■ **Consigne**: Relevez chaque ligne des entrées qui contient le mot « vitesse », en tenant compte de la casse.

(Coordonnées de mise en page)
=-=-=
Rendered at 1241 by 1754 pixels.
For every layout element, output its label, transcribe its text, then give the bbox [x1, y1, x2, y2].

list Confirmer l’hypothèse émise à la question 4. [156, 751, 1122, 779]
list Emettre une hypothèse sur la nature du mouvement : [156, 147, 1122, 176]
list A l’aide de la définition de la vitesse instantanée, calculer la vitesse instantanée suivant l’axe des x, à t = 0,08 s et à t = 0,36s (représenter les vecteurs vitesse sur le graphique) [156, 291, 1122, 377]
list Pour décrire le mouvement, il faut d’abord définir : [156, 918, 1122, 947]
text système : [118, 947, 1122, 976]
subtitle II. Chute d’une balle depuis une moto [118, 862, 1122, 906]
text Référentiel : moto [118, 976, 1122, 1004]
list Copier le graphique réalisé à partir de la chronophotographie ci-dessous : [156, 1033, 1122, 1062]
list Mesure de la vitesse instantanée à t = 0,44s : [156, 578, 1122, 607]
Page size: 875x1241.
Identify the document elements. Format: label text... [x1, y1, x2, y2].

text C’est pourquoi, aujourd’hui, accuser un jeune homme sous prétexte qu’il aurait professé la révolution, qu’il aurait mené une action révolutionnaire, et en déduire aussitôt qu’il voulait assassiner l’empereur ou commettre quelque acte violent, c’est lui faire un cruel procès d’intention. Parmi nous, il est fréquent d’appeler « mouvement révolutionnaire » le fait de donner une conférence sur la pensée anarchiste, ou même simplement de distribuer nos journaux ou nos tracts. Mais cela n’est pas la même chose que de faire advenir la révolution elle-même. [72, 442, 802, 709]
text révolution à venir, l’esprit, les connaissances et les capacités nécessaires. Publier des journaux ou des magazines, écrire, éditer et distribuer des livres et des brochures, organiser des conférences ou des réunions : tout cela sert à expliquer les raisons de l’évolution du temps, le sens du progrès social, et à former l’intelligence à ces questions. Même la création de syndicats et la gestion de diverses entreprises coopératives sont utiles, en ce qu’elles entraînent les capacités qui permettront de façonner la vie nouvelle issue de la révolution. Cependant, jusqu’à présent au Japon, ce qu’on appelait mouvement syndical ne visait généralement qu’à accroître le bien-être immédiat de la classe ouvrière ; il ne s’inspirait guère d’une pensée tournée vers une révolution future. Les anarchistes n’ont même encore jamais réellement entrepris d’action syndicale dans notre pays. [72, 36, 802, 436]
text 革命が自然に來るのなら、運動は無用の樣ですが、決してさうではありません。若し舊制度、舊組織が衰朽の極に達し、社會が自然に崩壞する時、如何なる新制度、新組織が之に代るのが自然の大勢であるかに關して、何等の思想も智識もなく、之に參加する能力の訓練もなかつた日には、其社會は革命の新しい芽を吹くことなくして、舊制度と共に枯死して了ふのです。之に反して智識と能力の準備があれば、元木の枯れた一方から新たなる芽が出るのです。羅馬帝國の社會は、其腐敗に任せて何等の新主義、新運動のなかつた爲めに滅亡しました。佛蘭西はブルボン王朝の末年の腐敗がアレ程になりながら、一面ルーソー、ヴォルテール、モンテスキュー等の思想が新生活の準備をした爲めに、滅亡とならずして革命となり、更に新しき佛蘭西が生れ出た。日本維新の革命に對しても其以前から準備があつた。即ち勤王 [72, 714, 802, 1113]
=-=-=
■ **Résultat**:
list A l’aide de la définition de la vitesse instantanée, calculer la vitesse instantanée suivant l’axe des x, à t = 0,08 s et à t = 0,36s (représenter les vecteurs vitesse sur le graphique) [156, 291, 1122, 377]
list Mesure de la vitesse instantanée à t = 0,44s : [156, 578, 1122, 607]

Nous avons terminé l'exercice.